But in recent years, vacant storefronts and safety concerns have painted a less hopeful picture.
This fall, city leaders and residents will be asked to imagine something different.
The Imagine Downtown initiative, led by the nationally known MIG Consulting Group, is preparing to release its vision for the next decade of Duluth’s core. Organizers say it could become the most significant blueprint for the city center in a generation — a document that merges local voices with national best practices and offers a path toward a safer, livelier, more resilient downtown.
“We are invested in this effort because we believe in the future of downtown Duluth and know that a thriving downtown is critical to Duluth’s future,” said Shaun Floerke, president and CEO of Duluth-based Boreal Waters Community Foundation, an anchor for regional philanthropy that brings together people and resources to spark bold, community-led action with enduring impact. “Imagine Downtown is about rolling up our sleeves and creating a downtown neighborhood this community can be proud of for decades to come.
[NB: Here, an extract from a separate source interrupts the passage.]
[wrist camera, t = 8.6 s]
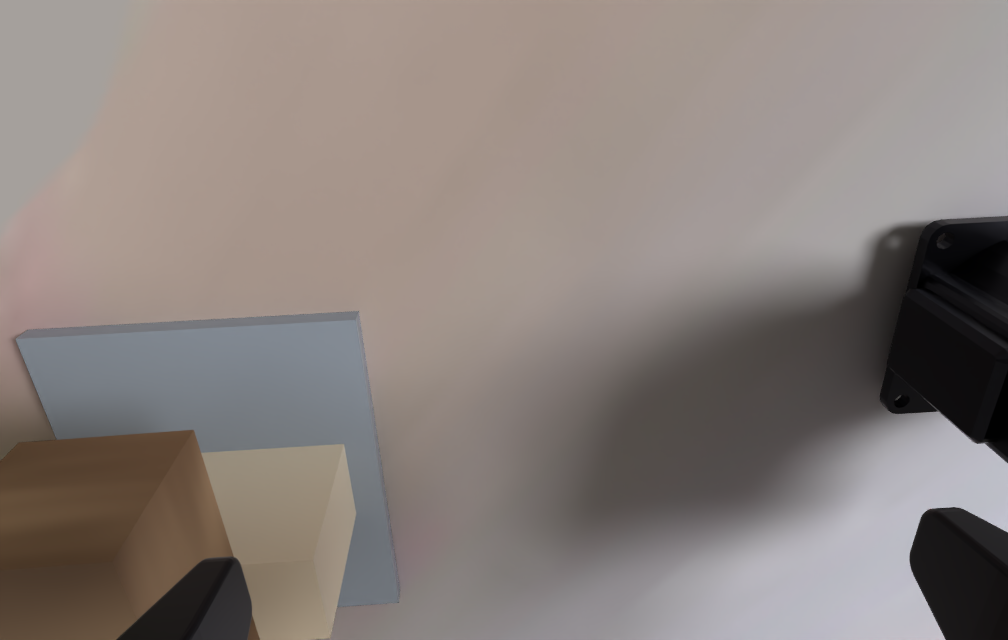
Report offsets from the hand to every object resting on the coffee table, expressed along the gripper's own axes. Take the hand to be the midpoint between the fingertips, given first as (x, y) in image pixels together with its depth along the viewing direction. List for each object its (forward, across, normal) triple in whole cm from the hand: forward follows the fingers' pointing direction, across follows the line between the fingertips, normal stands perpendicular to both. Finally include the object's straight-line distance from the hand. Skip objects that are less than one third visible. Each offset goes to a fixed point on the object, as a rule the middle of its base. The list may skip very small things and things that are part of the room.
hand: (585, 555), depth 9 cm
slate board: (+12, +10, +8) cm, 18 cm away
Only in working together will we make this happen. No one is going to do it for us.”

The choice of MIG is no accident. The California-based firm has guided downtown reinventions from Denver to Portland, San Antonio to Spokane. Its fingerprints are visible in riverfront promenades, pedestrian-friendly arts districts and housing-infused cores that once faded under the weight of suburban flight and online shopping.
MIG is known for its immersive approach. Planners fan out across cities, talking to residents and business owners, surveying users of public spaces, and listening as much as they draw. Then they bring in lessons learned from elsewhere — how Boise created a dining and entertainment corridor, Colorado Springs turned an underused downtown into a hub of tech and culture, and San Luis Obispo linked its student population with downtown housing and nightlife.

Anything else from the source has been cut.